Now, London's new mayor, Boris Johnson, has proposed that the city work to unearth parts of its historic tributaries to the Thames, as part of a broader scheme to introduce more parks and open space into the city.
Some river daylighting projects have already been accomplished, thanks to the activism of local watershed councils. In southeast London, the Quaggy Waterways Action Group prevailed in bringing a short stretch of the River Quaggy to the surface in Sutcliffe Park:
The restoration project came about when the city proposed a conventional concrete channel to carry the river through the park in 1990. But concrete channels, in aggregate, tend to worsen flooding by rushing rainwater downstream all at once, instead of letting it spread out and sink into the ground along floodplains. The Quaggy Waterways Action Group showed that restoring the riverway through the park would be more effective in controlling floods and less expensive than underground pipes and drains.

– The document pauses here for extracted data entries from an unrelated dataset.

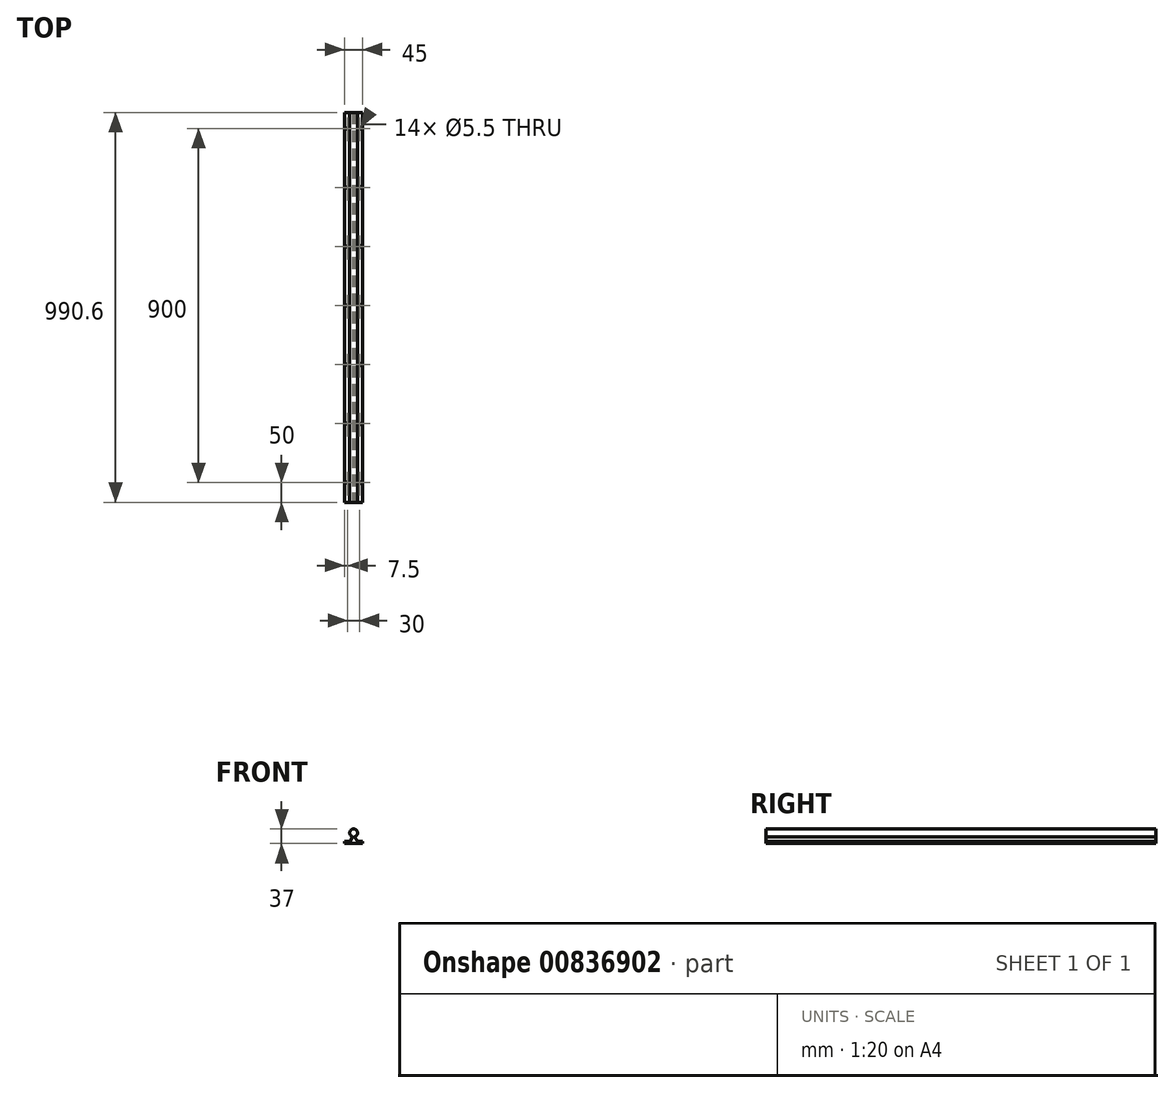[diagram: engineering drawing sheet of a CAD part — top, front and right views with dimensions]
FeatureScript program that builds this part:
annotation { "Feature Type Name" : "Feature", "Feature Type Description" : "" }
export const myFeature = defineFeature(function(context is Context, id is Id, definition is map)
    precondition{}
    {
        {
            var Q0;
            Q0=qCreatedBy(makeId("Front.planeOp"),FACE);
            var sketch = newSketch(context, id + "F0", { "sketchPlane" : qUnion([Q0])});
            skCircle(sketch, "E0", {"center": v(0, 0) * mm, "radius": 10 * mm});
            skLineSegment(sketch, "E1", {"start": v(-22.5, -27) * mm, "end": v(22.5, -27) * mm});
            skLineSegment(sketch, "E2", {"start": v(22.5, -27) * mm, "end": v(22.5, -22) * mm});
            skLineSegment(sketch, "E3", {"start": v(22.5, -22) * mm, "end": v(9.5, -22) * mm});
            skLineSegment(sketch, "E4", {"start": v(9.5, -22) * mm, "end": v(2.1, -9.17) * mm});
            skLineSegment(sketch, "E5", {"start": v(2.1, -9.17) * mm, "end": v(-2.1, -9.17) * mm});
            skLineSegment(sketch, "E6", {"start": v(-2.1, -9.17) * mm, "end": v(-9.5, -22) * mm});
            skLineSegment(sketch, "E7", {"start": v(-9.5, -22) * mm, "end": v(-22.5, -22) * mm});
            skLineSegment(sketch, "E8", {"start": v(-22.5, -22) * mm, "end": v(-22.5, -27) * mm});
            skLineSegment(sketch, "E9", {"start": v(0, -27) * mm, "end": v(0, 0) * mm, "construction": true});
            skLineSegment(sketch, "E10", {"start": v(0, -9.17) * mm, "end": v(0, -27) * mm, "construction": true});
            skSolve(sketch);
        }
        {
            var Q0;
            Q0 = qSketchRegion(id + "F0", true);
            extrude(context, id + "F1", {"entities" : qUnion([Q0]), "oppositeDirection" : true, "depth" : 990.6 * mm, "offsetDistance" : 25.4 * mm});
        }
        {
            var Q0;
            Q0=makeQuery(id+"F1.opExtrude","SWEPT_FACE",FACE,{"disambiguationData":[OSD([sQuery(id+"F0.wireOp",EDGE,"E3")])]});
            var sketch = newSketch(context, id + "F2", { "sketchPlane" : qUnion([Q0])});
            skCircle(sketch, "E11", {"center": v(15, 50) * mm, "radius": 2.75 * mm});
            skCircle(sketch, "E12", {"center": v(-15, 50) * mm, "radius": 2.75 * mm});
            skLineSegment(sketch, "E13", {"start": v(-15, 50) * mm, "end": v(15, 50) * mm, "construction": true});
            skLineSegment(sketch, "E14", {"start": v(0, 50) * mm, "end": v(0, 0) * mm, "construction": true});
            skCircle(sketch, "E15.0.1.0", {"center": v(15, 200) * mm, "radius": 2.75 * mm});
            skCircle(sketch, "E15.0.1.1", {"center": v(-15, 200) * mm, "radius": 2.75 * mm});
            skCircle(sketch, "E15.0.2.0", {"center": v(15, 350) * mm, "radius": 2.75 * mm});
            skCircle(sketch, "E15.0.2.1", {"center": v(-15, 350) * mm, "radius": 2.75 * mm});
            skCircle(sketch, "E15.0.3.0", {"center": v(15, 500) * mm, "radius": 2.75 * mm});
            skCircle(sketch, "E15.0.3.1", {"center": v(-15, 500) * mm, "radius": 2.75 * mm});
            skCircle(sketch, "E15.0.4.0", {"center": v(15, 650) * mm, "radius": 2.75 * mm});
            skCircle(sketch, "E15.0.4.1", {"center": v(-15, 650) * mm, "radius": 2.75 * mm});
            skCircle(sketch, "E15.0.5.0", {"center": v(15, 800) * mm, "radius": 2.75 * mm});
            skCircle(sketch, "E15.0.5.1", {"center": v(-15, 800) * mm, "radius": 2.75 * mm});
            skCircle(sketch, "E15.0.6.0", {"center": v(15, 950) * mm, "radius": 2.75 * mm});
            skCircle(sketch, "E15.0.6.1", {"center": v(-15, 950) * mm, "radius": 2.75 * mm});
            skCircle(sketch, "E15.1.0.0", {"center": v(88.15, 50) * mm, "radius": 2.75 * mm});
            skCircle(sketch, "E15.1.0.1", {"center": v(58.15, 50) * mm, "radius": 2.75 * mm});
            skCircle(sketch, "E15.1.1.0", {"center": v(88.15, 200) * mm, "radius": 2.75 * mm});
            skCircle(sketch, "E15.1.1.1", {"center": v(58.15, 200) * mm, "radius": 2.75 * mm});
            skCircle(sketch, "E15.1.2.0", {"center": v(88.15, 350) * mm, "radius": 2.75 * mm});
            skCircle(sketch, "E15.1.2.1", {"center": v(58.15, 350) * mm, "radius": 2.75 * mm});
            skCircle(sketch, "E15.1.3.0", {"center": v(88.15, 500) * mm, "radius": 2.75 * mm});
            skCircle(sketch, "E15.1.3.1", {"center": v(58.15, 500) * mm, "radius": 2.75 * mm});
            skCircle(sketch, "E15.1.4.0", {"center": v(88.15, 650) * mm, "radius": 2.75 * mm});
            skCircle(sketch, "E15.1.4.1", {"center": v(58.15, 650) * mm, "radius": 2.75 * mm});
            skCircle(sketch, "E15.1.5.0", {"center": v(88.15, 800) * mm, "radius": 2.75 * mm});
            skCircle(sketch, "E15.1.5.1", {"center": v(58.15, 800) * mm, "radius": 2.75 * mm});
            skCircle(sketch, "E15.1.6.0", {"center": v(88.15, 950) * mm, "radius": 2.75 * mm});
            skCircle(sketch, "E15.1.6.1", {"center": v(58.15, 950) * mm, "radius": 2.75 * mm});
            skCircle(sketch, "E15.2.0.0", {"center": v(161.3, 50) * mm, "radius": 2.75 * mm});
            skCircle(sketch, "E15.2.0.1", {"center": v(131.3, 50) * mm, "radius": 2.75 * mm});
            skCircle(sketch, "E15.2.1.0", {"center": v(161.3, 200) * mm, "radius": 2.75 * mm});
            skCircle(sketch, "E15.2.1.1", {"center": v(131.3, 200) * mm, "radius": 2.75 * mm});
            skCircle(sketch, "E15.2.2.0", {"center": v(161.3, 350) * mm, "radius": 2.75 * mm});
            skCircle(sketch, "E15.2.2.1", {"center": v(131.3, 350) * mm, "radius": 2.75 * mm});
            skCircle(sketch, "E15.2.3.0", {"center": v(161.3, 500) * mm, "radius": 2.75 * mm});
            skCircle(sketch, "E15.2.3.1", {"center": v(131.3, 500) * mm, "radius": 2.75 * mm});
            skCircle(sketch, "E15.2.4.0", {"center": v(161.3, 650) * mm, "radius": 2.75 * mm});
            skCircle(sketch, "E15.2.4.1", {"center": v(131.3, 650) * mm, "radius": 2.75 * mm});
            skCircle(sketch, "E15.2.5.0", {"center": v(161.3, 800) * mm, "radius": 2.75 * mm});
            skCircle(sketch, "E15.2.5.1", {"center": v(131.3, 800) * mm, "radius": 2.75 * mm});
            skCircle(sketch, "E15.2.6.0", {"center": v(161.3, 950) * mm, "radius": 2.75 * mm});
            skCircle(sketch, "E15.2.6.1", {"center": v(131.3, 950) * mm, "radius": 2.75 * mm});
            skLineSegment(sketch, "E15.direction1", {"start": v(15, 50) * mm, "end": v(88.15, 50) * mm, "construction": true});
            skLineSegment(sketch, "E15.direction2", {"start": v(15, 50) * mm, "end": v(15, 200) * mm, "construction": true});
            skSolve(sketch);
        }
        {
            var Q0;
            Q0 = qSketchRegion(id + "F2", true);
            extrude(context, id + "F3", {"entities" : qUnion([Q0]), "operationType" : NewBodyOperationType.REMOVE, "oppositeDirection" : true, "depth" : 25.4 * mm, "offsetDistance" : 25.4 * mm});
        }
    });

Apparently it took the citizen activists 14 years to convince the civil engineers, but good sense prevailed and the waterway was restored in 2004. Apparently, Mayor Johnson was impressed with the results.
The mayor's advisers "believe that unearthing stretches of buried rivers and creating new parkland could help to cool the capital, which can get markedly hotter than the surrounding suburbs." But Londoners can also expect waterway daylighting projects like the one in Sutcliffe Park to also restore wildlife habitat, provide recreation areas for its neighbors, and help improve water quality throughout the Thames watershed.